Only a slice of the listing below is wanted. Retype the lines from the one containing "fx_px: 2301" through the one containing "f_number: 8", exactly, both ends included.
======== AVAILABLE RECORDS
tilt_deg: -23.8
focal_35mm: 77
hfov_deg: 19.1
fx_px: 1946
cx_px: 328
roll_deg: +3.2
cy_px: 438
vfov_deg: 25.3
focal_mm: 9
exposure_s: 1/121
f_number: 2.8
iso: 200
================
======== AVAILABLE RECORDS
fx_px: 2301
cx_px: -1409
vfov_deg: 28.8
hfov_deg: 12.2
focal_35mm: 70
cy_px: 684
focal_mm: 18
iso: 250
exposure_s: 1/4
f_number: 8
================
TASK ANSWER:
fx_px: 2301
cx_px: -1409
vfov_deg: 28.8
hfov_deg: 12.2
focal_35mm: 70
cy_px: 684
focal_mm: 18
iso: 250
exposure_s: 1/4
f_number: 8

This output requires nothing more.